Thinking With Fire (Level 10) (ARCH10047)
Architecture and Landscape Architecture
Normal Year Taken
Delivery Session Year
As this is a 4th year Architecture course, visiting students' eligibility (including any required Architecture academic background) must be assessed on a case-by-case basis. **Please note that Architecture courses have extremely limited spaces available, and are very popular, so students cannot be guaranteed a space in any Architecture course.** These enrolments are managed strictly by the Visiting Student Office, in line with the quotas allocated by the department, and all enquiries to enrol in these courses must be made through the CAHSS Visiting Student Office. It is not appropriate for students to contact the Architecture department directly to request additional spaces.

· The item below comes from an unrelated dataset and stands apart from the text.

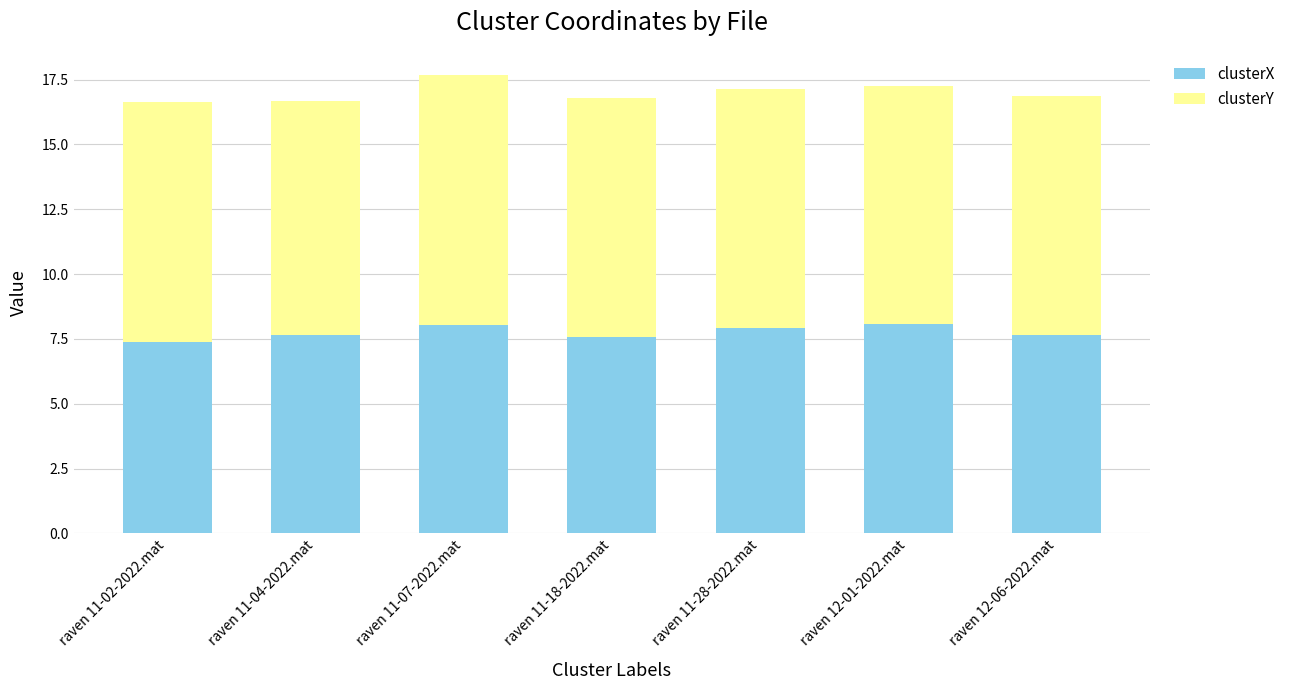

Is it true that clusterX equals 3.4 at raven 12-06-2022.mat?

False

In current discourse, Fire has become a powerful metaphor for understanding climate change. Activists assert that 'Our House is on Fire', while historians suggest we think of our current geological epoch as a 'Pyrocene'. Fire has long been recognised as both a constructive and destructive agent, key to the emergence of human civilisation but also a risk to it. Nonetheless, the importance of this element for both urban safety and planetary health have perhaps never been greater. This course studies the way fire has shaped our built and natural environments, but also the way this element offers explanatory metaphors for environmental change. It invites students from architecture, landscape architecture, engineering, and related disciplines to reflect on the way fire has, and might, shape thinking in their own field.
This course studies the ways that our built and natural environments have been shaped by fire. It does so through lectures and seminars that study texts prompted by fires in natural or designed environments; by new technologies of construction and environmental conditioning, or by natural and anthropogenic fires occurring in urban and landscape contexts. The selected texts are drawn from a range of disciplines; the history and theory of architecture, landscape architecture and engineering, but also related fields including art history, cultural studies, economics, earth science, engineering, sociology, literature, and philosophy. By studying these texts, the course will reflect on fire as a physical tool for modifying environments, but also as a conceptual tool for understanding environmental change. Reading between these texts, the course will track tensions between our physical and conceptual mastery of fire, and so between the environmental sciences and humanities. Through their own contributions to seminars, and through essays exploring selected research topics, students will be challenged to explore how fire and fire metaphors might help us to imagine a more sustainable future for our cities and wildlands.